**PAGE TEXT**
◆ ◆ ◆

This message is a reply to:
 Message 437 by jimmy, posted 10-04-2002 4:49 AM jimmy has not replied

edge
Member (Idle past 1706 days)
Posts: 4696
From: Colorado, USA
Joined: 01-09-2002


Message 440 of 460 (19264)
10-07-2002 9:42 PM
Reply to: Message 438 by wmscott
10-07-2002 5:28 PM


quote:
Originally posted by wmscott:
Probably the best explanation is wind blown plankton. Other than that, I have no problem with local lacustrine or other periglacial deposits at elevations above sea level. The point is that there is no need to evoke some fantastic theory to get these deposits, and there is no evidence for a global flood.
Foraminifera are too large to be carried on the wind. (>57um) [/quote]
I'll remember that next time I'm in a Nevada desert dust storm.
quote:
These are marine not lacustrine or freshwater. As I posted earlier: According to mainstream geology, at the end of the ice age, sea levels slowly rose to current levels and were never significantly above and this area was not significantly depressed in the ice age due in part to the glacial forebulge effect.

◆ ◆ ◆

**STORED ROWS**
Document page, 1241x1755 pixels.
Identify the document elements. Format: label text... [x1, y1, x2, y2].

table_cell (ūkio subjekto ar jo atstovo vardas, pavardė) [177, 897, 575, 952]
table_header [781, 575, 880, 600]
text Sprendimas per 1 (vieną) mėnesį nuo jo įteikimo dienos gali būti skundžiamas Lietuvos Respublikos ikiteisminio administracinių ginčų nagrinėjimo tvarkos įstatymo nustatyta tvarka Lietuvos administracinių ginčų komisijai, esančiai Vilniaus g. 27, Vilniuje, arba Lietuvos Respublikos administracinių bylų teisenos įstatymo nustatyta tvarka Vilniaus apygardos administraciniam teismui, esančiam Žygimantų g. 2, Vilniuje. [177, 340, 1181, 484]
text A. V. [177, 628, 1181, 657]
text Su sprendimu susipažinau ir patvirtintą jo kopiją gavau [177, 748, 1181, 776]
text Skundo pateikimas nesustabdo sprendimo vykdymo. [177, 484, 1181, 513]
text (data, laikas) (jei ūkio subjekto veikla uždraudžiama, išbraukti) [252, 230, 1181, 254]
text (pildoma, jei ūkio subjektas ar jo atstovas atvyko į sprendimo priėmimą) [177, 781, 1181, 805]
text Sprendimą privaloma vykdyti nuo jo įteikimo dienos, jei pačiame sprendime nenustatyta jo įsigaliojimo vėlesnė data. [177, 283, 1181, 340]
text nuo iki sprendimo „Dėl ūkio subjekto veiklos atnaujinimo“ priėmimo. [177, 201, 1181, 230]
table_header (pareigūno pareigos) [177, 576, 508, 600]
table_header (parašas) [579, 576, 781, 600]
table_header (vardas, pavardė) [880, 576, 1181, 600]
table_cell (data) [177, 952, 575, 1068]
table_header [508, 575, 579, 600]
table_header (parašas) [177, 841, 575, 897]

◆ ◆ ◆

**REQUIRED WORK**
In the forum post above, what location is listed for the member edge?

**RESULT**
Colorado, USA